A soothing balm-shell

CVS Caremark and Walgreen ended an 11-day standoff that had threatened to force millions of Americans — and plenty of New Yorkers — to travel beyond their corner drugstores to fill their prescriptions.

In a “multiyear” deal whose terms weren’t disclosed, the pharmacy giants said CVS Caremark members will be able to fill their prescriptions at drug chains owned by Walgreen — which include the Big Apple’s own Duane Reade.

The truce, which sent shares of both drug retailers higher yesterday, ends a brouhaha that began June 7, when Walgreen — miffed over what it called inadequate reimbursement rates from Caremark — said it would stop taking part in new prescription plans from the nation’s largest pharmacy-benefits manager.

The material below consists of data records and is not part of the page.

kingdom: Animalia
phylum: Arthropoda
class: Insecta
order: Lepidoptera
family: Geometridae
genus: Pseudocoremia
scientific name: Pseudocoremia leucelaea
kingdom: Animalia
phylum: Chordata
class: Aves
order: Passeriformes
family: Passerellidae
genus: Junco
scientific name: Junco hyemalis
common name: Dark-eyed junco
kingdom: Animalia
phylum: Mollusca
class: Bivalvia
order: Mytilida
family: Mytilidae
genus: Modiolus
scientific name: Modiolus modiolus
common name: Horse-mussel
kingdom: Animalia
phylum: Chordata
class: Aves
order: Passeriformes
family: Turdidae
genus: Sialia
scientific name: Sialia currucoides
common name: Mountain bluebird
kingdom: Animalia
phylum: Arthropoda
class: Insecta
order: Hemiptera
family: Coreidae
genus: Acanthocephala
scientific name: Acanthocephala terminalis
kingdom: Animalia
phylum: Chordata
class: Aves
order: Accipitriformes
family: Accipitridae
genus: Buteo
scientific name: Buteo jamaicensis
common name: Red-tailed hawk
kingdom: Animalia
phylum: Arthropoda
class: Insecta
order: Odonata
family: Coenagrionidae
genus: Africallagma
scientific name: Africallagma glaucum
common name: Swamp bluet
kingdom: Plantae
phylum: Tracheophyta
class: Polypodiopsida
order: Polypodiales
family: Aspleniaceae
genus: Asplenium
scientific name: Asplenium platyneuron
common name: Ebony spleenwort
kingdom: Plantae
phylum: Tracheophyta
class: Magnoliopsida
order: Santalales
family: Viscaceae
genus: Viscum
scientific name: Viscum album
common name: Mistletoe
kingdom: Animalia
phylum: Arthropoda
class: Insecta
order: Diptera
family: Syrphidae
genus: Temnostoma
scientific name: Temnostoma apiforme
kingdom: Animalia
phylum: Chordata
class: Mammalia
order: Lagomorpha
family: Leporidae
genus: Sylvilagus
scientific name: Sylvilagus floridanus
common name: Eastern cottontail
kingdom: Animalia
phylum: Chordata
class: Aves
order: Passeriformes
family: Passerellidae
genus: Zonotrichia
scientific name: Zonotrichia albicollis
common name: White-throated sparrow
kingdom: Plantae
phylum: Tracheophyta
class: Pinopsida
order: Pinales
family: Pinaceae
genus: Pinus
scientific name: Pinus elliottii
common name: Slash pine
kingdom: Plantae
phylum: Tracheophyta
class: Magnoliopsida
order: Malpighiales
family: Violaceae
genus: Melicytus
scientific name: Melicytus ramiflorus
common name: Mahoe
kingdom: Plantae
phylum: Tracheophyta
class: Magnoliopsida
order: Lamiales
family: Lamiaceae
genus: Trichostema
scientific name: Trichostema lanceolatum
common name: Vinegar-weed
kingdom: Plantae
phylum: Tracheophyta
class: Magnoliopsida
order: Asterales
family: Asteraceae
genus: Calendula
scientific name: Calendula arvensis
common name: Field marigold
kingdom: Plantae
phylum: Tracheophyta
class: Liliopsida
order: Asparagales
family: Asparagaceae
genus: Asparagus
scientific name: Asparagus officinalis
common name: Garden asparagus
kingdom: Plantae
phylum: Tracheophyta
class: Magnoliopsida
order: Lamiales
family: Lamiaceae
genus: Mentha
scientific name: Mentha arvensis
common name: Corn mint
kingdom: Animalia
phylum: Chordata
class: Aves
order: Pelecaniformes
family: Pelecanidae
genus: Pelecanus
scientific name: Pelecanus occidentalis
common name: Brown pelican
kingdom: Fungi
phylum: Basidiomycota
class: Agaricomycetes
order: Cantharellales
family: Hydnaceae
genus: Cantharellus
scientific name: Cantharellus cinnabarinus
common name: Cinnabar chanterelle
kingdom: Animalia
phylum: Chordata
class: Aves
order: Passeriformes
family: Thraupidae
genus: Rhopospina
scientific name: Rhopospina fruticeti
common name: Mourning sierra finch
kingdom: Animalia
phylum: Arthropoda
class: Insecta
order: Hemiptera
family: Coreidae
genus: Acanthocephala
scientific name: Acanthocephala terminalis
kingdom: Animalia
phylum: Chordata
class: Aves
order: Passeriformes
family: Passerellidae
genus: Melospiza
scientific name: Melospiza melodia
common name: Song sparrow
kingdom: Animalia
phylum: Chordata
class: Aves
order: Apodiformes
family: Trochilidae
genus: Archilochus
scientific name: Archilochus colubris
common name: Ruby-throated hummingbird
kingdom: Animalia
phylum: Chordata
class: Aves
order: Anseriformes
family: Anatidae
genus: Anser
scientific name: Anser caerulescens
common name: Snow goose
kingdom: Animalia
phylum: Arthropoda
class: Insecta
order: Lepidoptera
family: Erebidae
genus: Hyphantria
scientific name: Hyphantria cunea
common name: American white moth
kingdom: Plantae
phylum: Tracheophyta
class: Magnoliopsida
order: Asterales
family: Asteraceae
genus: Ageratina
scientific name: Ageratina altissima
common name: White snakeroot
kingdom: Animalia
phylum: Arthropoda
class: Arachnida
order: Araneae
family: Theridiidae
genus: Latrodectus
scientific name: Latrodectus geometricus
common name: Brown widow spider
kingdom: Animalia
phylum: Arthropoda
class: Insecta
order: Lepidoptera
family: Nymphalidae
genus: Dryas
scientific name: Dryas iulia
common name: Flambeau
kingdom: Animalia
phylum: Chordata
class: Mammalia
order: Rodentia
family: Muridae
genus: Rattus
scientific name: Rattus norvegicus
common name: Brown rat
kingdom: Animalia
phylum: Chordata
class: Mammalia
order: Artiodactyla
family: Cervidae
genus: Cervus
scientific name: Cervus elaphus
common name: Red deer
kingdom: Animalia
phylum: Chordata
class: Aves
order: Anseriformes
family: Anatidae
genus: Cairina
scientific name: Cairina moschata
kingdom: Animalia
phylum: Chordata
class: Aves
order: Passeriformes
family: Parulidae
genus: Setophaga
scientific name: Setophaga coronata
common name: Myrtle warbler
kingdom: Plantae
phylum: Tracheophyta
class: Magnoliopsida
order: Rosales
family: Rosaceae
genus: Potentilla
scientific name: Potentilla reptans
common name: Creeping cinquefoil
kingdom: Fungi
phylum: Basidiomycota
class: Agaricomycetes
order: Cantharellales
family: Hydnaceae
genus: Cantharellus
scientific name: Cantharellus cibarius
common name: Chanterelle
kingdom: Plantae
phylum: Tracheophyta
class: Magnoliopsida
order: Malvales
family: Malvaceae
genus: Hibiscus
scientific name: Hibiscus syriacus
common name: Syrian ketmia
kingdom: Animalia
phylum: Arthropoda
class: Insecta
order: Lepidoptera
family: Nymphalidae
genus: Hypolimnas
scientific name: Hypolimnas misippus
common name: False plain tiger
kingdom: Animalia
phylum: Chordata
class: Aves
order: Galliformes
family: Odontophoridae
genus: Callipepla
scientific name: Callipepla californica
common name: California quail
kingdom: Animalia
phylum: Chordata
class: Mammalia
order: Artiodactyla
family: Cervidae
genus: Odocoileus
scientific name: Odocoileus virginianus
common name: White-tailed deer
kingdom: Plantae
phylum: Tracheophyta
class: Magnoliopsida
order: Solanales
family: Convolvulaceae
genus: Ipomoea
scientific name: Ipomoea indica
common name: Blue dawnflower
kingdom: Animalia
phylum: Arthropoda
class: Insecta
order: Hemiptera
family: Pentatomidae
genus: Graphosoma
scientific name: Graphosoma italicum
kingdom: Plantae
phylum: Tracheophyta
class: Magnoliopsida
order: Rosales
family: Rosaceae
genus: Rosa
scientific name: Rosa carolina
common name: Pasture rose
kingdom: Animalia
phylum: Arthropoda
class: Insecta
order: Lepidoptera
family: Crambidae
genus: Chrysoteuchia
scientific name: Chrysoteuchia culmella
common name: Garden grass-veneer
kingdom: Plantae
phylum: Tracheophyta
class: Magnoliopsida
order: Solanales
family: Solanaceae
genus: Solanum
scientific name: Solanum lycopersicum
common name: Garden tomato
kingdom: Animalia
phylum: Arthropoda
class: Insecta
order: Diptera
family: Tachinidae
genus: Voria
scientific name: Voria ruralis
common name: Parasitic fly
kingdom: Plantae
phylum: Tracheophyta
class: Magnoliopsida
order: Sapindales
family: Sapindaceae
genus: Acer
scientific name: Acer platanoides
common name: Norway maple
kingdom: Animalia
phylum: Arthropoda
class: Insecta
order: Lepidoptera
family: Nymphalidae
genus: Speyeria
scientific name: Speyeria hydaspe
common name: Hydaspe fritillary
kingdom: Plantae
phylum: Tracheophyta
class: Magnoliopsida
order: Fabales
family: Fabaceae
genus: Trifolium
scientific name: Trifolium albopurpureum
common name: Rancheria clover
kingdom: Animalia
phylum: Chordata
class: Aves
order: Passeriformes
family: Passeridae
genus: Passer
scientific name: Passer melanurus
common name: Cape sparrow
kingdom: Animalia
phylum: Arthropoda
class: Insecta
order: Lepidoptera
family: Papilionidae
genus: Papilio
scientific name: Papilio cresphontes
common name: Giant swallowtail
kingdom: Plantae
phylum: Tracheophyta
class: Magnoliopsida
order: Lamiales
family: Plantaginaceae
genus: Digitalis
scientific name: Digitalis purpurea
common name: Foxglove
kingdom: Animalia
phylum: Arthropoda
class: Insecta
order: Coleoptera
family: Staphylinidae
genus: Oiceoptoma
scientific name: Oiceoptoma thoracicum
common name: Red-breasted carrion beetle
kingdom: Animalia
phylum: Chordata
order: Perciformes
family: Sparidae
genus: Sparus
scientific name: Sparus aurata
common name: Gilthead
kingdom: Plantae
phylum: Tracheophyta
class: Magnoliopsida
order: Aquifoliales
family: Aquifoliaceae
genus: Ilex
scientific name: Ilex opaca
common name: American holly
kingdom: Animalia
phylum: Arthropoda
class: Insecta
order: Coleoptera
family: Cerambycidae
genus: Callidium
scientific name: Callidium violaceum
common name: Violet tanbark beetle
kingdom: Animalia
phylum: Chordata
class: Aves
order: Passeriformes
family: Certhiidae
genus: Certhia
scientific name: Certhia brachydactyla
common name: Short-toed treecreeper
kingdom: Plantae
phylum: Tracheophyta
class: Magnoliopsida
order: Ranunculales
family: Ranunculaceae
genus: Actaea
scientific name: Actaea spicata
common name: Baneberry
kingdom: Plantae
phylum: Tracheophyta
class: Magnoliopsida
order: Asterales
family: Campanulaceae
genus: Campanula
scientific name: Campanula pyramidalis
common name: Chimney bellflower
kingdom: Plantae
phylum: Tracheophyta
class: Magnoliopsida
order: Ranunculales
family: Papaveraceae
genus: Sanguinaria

CVS Caremark, arguing in response that paying higher reimbursements to Walgreen would inflate health-care bills, said two days later it would cut Walgreen out of its network within 30 days. Big employers in New York City were among those who warned Duane Reade customers that they would have to find another pharmacy by July 9.

“Maybe CVS was getting more pushback about dropping Walgreen from its network from customers and prospects than it thought it would,” said Carol Levenson, an analyst at bond research firm Gimme Credit.

The dust-up is an embarrassment for CVS Caremark, which had pooh-poohed concerns about potential conflicts when CVS and Caremark announced a $27 billion merger in 2007. Now, CVS Caremark is being probed by the Federal Trade Commission and at least 24 states.

Among the concerns is CVS Caremark’s Maintenance Choice program, which forces patients to fill prescriptions for long-term illnesses through CVS stores or Caremark mail-order services. In a statement earlier this month, CVS Caremark denied that programs like Maintenance Choice violate antitrust laws.

Shares of Walgreen rose 2.8 percent to $30.09. Shares of CVS Caremark rose 1.9 percent to $32.43.